Hewlett Packard Enterprise (NYSE: HPE) has not had a good run since its spit from HP Inc. (NYSE: HPQ). Despite being the growth engine of the former combined entity, Hewlett Packard Enterprise stock has lost 10% since the beginning of the year.
But the company got a jolt of positive momentum after reporting quarterly earnings on Thursday after the market close. Hewlett Packard Enterprise posted beats on both revenue and earnings, which sent the stock soaring. Shares of the technology giant jumped 13.5% during Friday’s trading session.
Hewlett Packard Enterprise reported first-quarter earnings of $0.41 per share on $12.72 billion of revenue. Both metrics beat analyst expectations. Analysts had projected EPS of $0.40 on $12.68 billion of revenue.
On a year-over-year basis, reported revenue declined 3%, which hardly seems impressive. However, the company pointed to constant-currency revenue, which excludes the impact of foreign exchange fluctuations. The strong rally in the U.S. dollar has eroded revenue growth for companies such as Hewlett Packard Enterprise, which produces a significant portion of its revenue from overseas.
This is a notable distinction, as constant-currency results display the core operations of a company. Hewlett Packard Enterprise grew organic revenue for the third quarter in a row. Excluding the effects of recent M&A activity, the company grew organic revenue across every business segment for the first time since 2010.
For the full fiscal year, Hewlett Packard Enterprise expects to generate $2 billion to $2.2 billion of free cash flow. This is good news for investors, as continued growth will provide enough cash flow to reward shareholders with compelling cash returns.

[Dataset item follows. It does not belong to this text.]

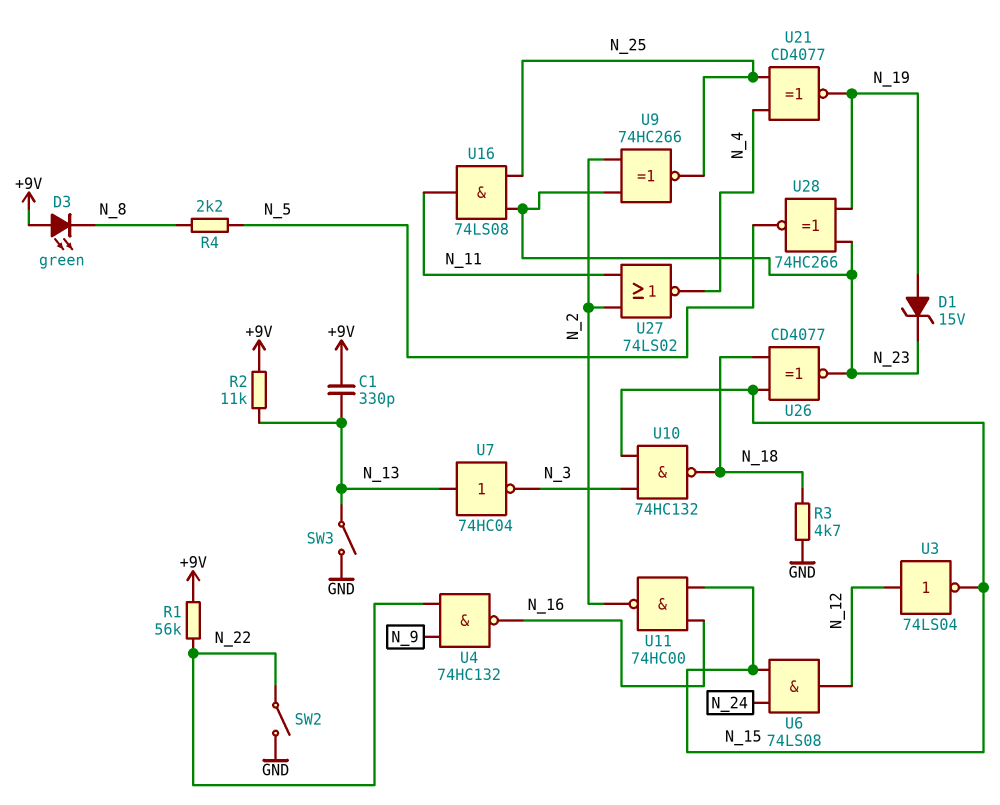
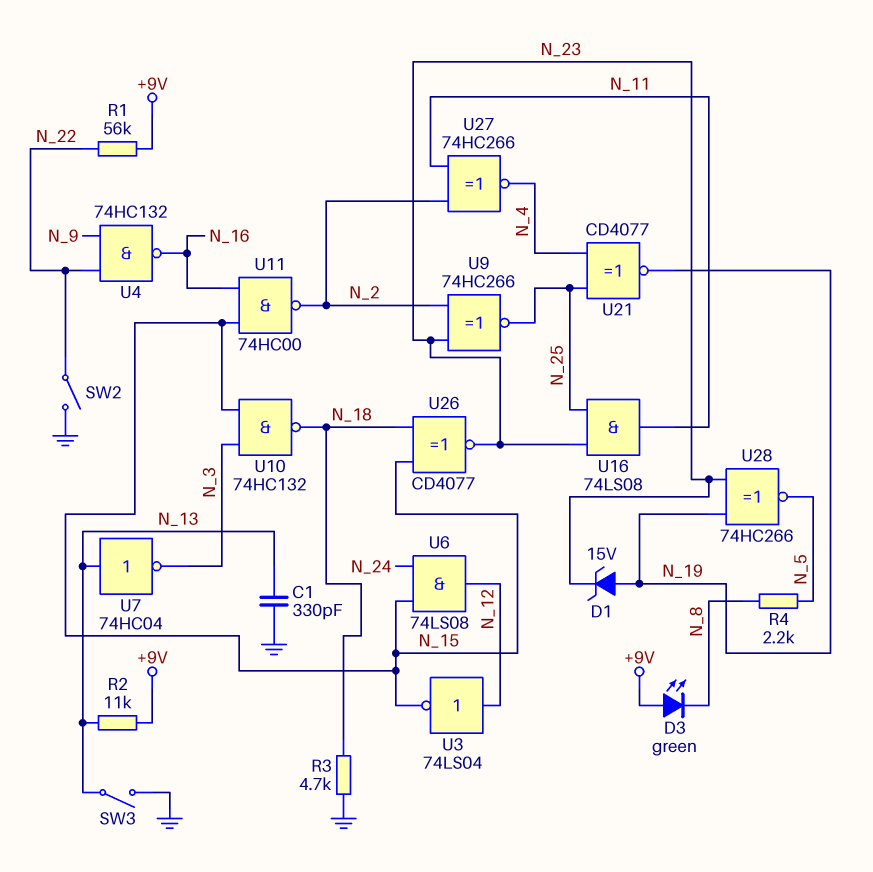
C1: 330pF (+9V, N_13) -> 330pF (GND, N_13)
U27: NOR 74LS02 (in N_2, in N_11, out N_4) -> XNOR 74HC266 (in N_2, in N_11, out N_4)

Along with its earnings release, Hewlett Packard Enterprise announced its intention to return 100% of its free cash flow to shareholders. This will be accomplished primarily through stock buybacks, but the company also offers a 1.4% dividend. Assuming the company hits its forecast, this would be a notable increase from the previous year, in which the company returned $1.3 billion in dividends and buybacks.
Hewlett Packard Enterprise: A Growth Company
When Hewlett-Packard Co. announced the split, the reasoning was that the separation would allow the growth arm, Hewlett Packard Enterprise, to earn a higher valuation than the two companies held as a single entity.
HP Inc. focuses on printers and personal computers, while Hewlett Packard Enterprise operates the higher-growth servers, storage devices and services units. Hewlett-Packard management felt that its employees and financial resources would be better utilized on a smaller and narrower group of businesses.
While CEO Meg Whitman seemed to be proven wrong to start the year, the strategy is becoming clearer with Hewlett Packard Enterprise’s results. Conversely, investors should steer clear of HP Inc. because its core areas of focus – particularly printers – are becoming obsolete. In an increasingly digital world, consumers at both the individual and enterprise levels aren’t spending nearly as much on printers as they used to.
Hewlett Packard Enterprise is firmly on a path of growth, and even better, the stock is still cheap on a valuation basis. Shares of Hewlett Packard Enterprise trade for 11 times trailing earnings per share and just 8 times forward EPS. The stock also trades for less than 1 times book value.
While HP Inc. continues to grapple with the slowing PC industry and the rapidly eroding printers market, Hewlett Packard Enterprise has something to offer all investors – growth, value and income. As a result, if investors are interested in either of the two stocks, Hewlett Packard Enterprise stock is the one to own.